- _Saved entries_
--*--

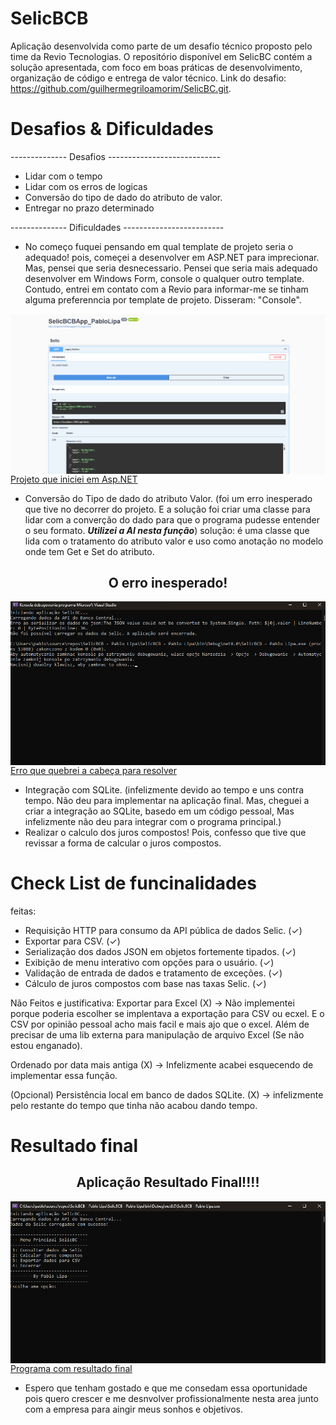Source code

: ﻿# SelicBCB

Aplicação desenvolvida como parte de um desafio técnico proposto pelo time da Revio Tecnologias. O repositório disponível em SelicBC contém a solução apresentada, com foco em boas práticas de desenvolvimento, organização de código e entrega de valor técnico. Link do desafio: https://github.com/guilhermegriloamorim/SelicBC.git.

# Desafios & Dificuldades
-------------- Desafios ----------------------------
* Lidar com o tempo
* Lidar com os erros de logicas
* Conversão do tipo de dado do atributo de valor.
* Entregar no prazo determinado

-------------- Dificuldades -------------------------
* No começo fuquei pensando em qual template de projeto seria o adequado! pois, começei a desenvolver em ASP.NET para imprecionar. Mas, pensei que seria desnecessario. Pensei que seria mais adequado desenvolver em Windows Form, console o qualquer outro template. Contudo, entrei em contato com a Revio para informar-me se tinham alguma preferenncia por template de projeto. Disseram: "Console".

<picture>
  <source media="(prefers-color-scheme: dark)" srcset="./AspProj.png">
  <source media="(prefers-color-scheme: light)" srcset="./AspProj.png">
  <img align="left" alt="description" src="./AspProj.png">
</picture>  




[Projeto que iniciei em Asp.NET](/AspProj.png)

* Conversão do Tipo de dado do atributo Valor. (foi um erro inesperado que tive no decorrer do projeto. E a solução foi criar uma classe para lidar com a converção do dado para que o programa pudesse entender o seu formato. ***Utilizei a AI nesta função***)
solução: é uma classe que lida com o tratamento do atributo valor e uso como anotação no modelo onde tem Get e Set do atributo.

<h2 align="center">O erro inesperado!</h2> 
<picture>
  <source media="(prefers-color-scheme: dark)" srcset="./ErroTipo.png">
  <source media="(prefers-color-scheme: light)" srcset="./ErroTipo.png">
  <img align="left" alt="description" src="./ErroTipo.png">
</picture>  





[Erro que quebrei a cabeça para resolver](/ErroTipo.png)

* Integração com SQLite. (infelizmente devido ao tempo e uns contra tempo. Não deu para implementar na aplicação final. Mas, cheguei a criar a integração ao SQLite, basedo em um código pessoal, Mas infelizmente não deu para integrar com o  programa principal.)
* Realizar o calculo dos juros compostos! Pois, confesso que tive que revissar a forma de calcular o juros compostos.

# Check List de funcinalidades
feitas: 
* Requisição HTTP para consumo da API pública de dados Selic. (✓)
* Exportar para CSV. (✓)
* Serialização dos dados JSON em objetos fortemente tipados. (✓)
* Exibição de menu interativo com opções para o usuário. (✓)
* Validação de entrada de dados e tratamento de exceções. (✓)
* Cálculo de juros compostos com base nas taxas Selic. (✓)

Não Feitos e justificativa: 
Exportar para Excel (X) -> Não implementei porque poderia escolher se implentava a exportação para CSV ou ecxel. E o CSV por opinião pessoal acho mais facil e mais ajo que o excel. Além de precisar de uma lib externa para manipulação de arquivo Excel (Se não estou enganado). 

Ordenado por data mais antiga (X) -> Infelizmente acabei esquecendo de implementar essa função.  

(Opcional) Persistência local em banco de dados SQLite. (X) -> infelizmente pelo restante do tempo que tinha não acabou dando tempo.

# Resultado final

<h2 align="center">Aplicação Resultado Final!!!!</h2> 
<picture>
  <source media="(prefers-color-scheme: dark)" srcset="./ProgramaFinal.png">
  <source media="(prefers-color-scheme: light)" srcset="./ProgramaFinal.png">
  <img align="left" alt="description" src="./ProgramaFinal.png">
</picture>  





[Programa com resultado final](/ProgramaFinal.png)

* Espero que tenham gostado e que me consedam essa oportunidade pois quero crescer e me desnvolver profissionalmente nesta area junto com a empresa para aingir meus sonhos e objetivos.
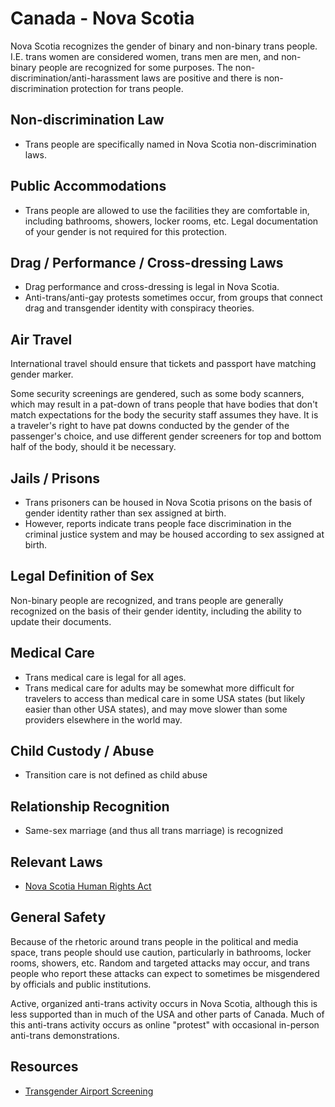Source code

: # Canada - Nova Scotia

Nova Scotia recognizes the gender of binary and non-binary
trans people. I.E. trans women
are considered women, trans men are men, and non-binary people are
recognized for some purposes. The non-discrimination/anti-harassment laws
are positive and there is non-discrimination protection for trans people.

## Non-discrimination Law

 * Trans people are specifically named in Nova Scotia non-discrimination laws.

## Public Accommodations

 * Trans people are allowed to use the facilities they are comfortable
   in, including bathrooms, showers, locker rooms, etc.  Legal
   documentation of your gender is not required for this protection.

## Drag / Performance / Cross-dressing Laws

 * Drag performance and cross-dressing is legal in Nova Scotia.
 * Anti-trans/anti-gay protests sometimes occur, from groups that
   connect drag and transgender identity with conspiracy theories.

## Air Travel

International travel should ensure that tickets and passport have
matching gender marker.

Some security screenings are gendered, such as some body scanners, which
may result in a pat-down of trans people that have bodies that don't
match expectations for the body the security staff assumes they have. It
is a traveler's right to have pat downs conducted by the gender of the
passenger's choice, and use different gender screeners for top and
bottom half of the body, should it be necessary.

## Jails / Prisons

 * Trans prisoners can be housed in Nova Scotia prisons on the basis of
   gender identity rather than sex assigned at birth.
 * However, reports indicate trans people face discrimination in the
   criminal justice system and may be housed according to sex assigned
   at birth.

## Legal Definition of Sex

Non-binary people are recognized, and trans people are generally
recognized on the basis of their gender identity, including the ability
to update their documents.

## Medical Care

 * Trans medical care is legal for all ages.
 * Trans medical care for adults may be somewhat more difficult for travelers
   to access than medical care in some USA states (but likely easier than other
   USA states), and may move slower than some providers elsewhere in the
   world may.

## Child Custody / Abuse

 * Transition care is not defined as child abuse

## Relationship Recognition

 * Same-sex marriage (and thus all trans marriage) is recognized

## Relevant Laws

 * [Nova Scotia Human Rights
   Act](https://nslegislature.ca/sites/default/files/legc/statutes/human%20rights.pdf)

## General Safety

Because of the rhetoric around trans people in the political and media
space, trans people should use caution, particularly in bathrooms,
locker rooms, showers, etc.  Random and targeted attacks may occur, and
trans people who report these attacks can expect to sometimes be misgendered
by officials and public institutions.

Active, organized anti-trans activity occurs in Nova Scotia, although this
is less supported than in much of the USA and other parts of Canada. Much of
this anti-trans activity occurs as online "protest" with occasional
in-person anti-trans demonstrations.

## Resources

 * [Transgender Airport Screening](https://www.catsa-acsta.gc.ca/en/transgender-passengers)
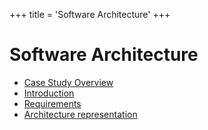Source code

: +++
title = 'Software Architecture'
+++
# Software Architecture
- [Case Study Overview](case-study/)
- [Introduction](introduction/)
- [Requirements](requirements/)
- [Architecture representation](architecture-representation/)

--*--

- _Exercise brief_
Restate every line of the data above word for word, with the images removed.

- _Answer space_
Source code

: ﻿# SelicBCB

Aplicação desenvolvida como parte de um desafio técnico proposto pelo time da Revio Tecnologias. O repositório disponível em SelicBC contém a solução apresentada, com foco em boas práticas de desenvolvimento, organização de código e entrega de valor técnico. Link do desafio: https://github.com/guilhermegriloamorim/SelicBC.git.

# Desafios & Dificuldades
-------------- Desafios ----------------------------
* Lidar com o tempo
* Lidar com os erros de logicas
* Conversão do tipo de dado do atributo de valor.
* Entregar no prazo determinado

-------------- Dificuldades -------------------------
* No começo fuquei pensando em qual template de projeto seria o adequado! pois, começei a desenvolver em ASP.NET para imprecionar. Mas, pensei que seria desnecessario. Pensei que seria mais adequado desenvolver em Windows Form, console o qualquer outro template. Contudo, entrei em contato com a Revio para informar-me se tinham alguma preferenncia por template de projeto. Disseram: "Console".

<picture>
  <source media="(prefers-color-scheme: dark)" srcset="./AspProj.png">
  <source media="(prefers-color-scheme: light)" srcset="./AspProj.png">
  <img align="left" alt="description" src="./AspProj.png">
</picture>  




[Projeto que iniciei em Asp.NET](/AspProj.png)

* Conversão do Tipo de dado do atributo Valor. (foi um erro inesperado que tive no decorrer do projeto. E a solução foi criar uma classe para lidar com a converção do dado para que o programa pudesse entender o seu formato. ***Utilizei a AI nesta função***)
solução: é uma classe que lida com o tratamento do atributo valor e uso como anotação no modelo onde tem Get e Set do atributo.

<h2 align="center">O erro inesperado!</h2> 
<picture>
  <source media="(prefers-color-scheme: dark)" srcset="./ErroTipo.png">
  <source media="(prefers-color-scheme: light)" srcset="./ErroTipo.png">
  <img align="left" alt="description" src="./ErroTipo.png">
</picture>  





[Erro que quebrei a cabeça para resolver](/ErroTipo.png)

* Integração com SQLite. (infelizmente devido ao tempo e uns contra tempo. Não deu para implementar na aplicação final. Mas, cheguei a criar a integração ao SQLite, basedo em um código pessoal, Mas infelizmente não deu para integrar com o  programa principal.)
* Realizar o calculo dos juros compostos! Pois, confesso que tive que revissar a forma de calcular o juros compostos.

# Check List de funcinalidades
feitas: 
* Requisição HTTP para consumo da API pública de dados Selic. (✓)
* Exportar para CSV. (✓)
* Serialização dos dados JSON em objetos fortemente tipados. (✓)
* Exibição de menu interativo com opções para o usuário. (✓)
* Validação de entrada de dados e tratamento de exceções. (✓)
* Cálculo de juros compostos com base nas taxas Selic. (✓)

Não Feitos e justificativa: 
Exportar para Excel (X) -> Não implementei porque poderia escolher se implentava a exportação para CSV ou ecxel. E o CSV por opinião pessoal acho mais facil e mais ajo que o excel. Além de precisar de uma lib externa para manipulação de arquivo Excel (Se não estou enganado). 

Ordenado por data mais antiga (X) -> Infelizmente acabei esquecendo de implementar essa função.  

(Opcional) Persistência local em banco de dados SQLite. (X) -> infelizmente pelo restante do tempo que tinha não acabou dando tempo.

# Resultado final

<h2 align="center">Aplicação Resultado Final!!!!</h2> 
<picture>
  <source media="(prefers-color-scheme: dark)" srcset="./ProgramaFinal.png">
  <source media="(prefers-color-scheme: light)" srcset="./ProgramaFinal.png">
  <img align="left" alt="description" src="./ProgramaFinal.png">
</picture>  





[Programa com resultado final](/ProgramaFinal.png)

* Espero que tenham gostado e que me consedam essa oportunidade pois quero crescer e me desnvolver profissionalmente nesta area junto com a empresa para aingir meus sonhos e objetivos.
Source code

: # Canada - Nova Scotia

Nova Scotia recognizes the gender of binary and non-binary
trans people. I.E. trans women
are considered women, trans men are men, and non-binary people are
recognized for some purposes. The non-discrimination/anti-harassment laws
are positive and there is non-discrimination protection for trans people.

## Non-discrimination Law

 * Trans people are specifically named in Nova Scotia non-discrimination laws.

## Public Accommodations

 * Trans people are allowed to use the facilities they are comfortable
   in, including bathrooms, showers, locker rooms, etc.  Legal
   documentation of your gender is not required for this protection.

## Drag / Performance / Cross-dressing Laws

 * Drag performance and cross-dressing is legal in Nova Scotia.
 * Anti-trans/anti-gay protests sometimes occur, from groups that
   connect drag and transgender identity with conspiracy theories.

## Air Travel

International travel should ensure that tickets and passport have
matching gender marker.

Some security screenings are gendered, such as some body scanners, which
may result in a pat-down of trans people that have bodies that don't
match expectations for the body the security staff assumes they have. It
is a traveler's right to have pat downs conducted by the gender of the
passenger's choice, and use different gender screeners for top and
bottom half of the body, should it be necessary.

## Jails / Prisons

 * Trans prisoners can be housed in Nova Scotia prisons on the basis of
   gender identity rather than sex assigned at birth.
 * However, reports indicate trans people face discrimination in the
   criminal justice system and may be housed according to sex assigned
   at birth.

## Legal Definition of Sex

Non-binary people are recognized, and trans people are generally
recognized on the basis of their gender identity, including the ability
to update their documents.

## Medical Care

 * Trans medical care is legal for all ages.
 * Trans medical care for adults may be somewhat more difficult for travelers
   to access than medical care in some USA states (but likely easier than other
   USA states), and may move slower than some providers elsewhere in the
   world may.

## Child Custody / Abuse

 * Transition care is not defined as child abuse

## Relationship Recognition

 * Same-sex marriage (and thus all trans marriage) is recognized

## Relevant Laws

 * [Nova Scotia Human Rights
   Act](https://nslegislature.ca/sites/default/files/legc/statutes/human%20rights.pdf)

## General Safety

Because of the rhetoric around trans people in the political and media
space, trans people should use caution, particularly in bathrooms,
locker rooms, showers, etc.  Random and targeted attacks may occur, and
trans people who report these attacks can expect to sometimes be misgendered
by officials and public institutions.

Active, organized anti-trans activity occurs in Nova Scotia, although this
is less supported than in much of the USA and other parts of Canada. Much of
this anti-trans activity occurs as online "protest" with occasional
in-person anti-trans demonstrations.

## Resources

 * [Transgender Airport Screening](https://www.catsa-acsta.gc.ca/en/transgender-passengers)
Source code

: +++
title = 'Software Architecture'
+++
# Software Architecture
- [Case Study Overview](case-study/)
- [Introduction](introduction/)
- [Requirements](requirements/)
- [Architecture representation](architecture-representation/)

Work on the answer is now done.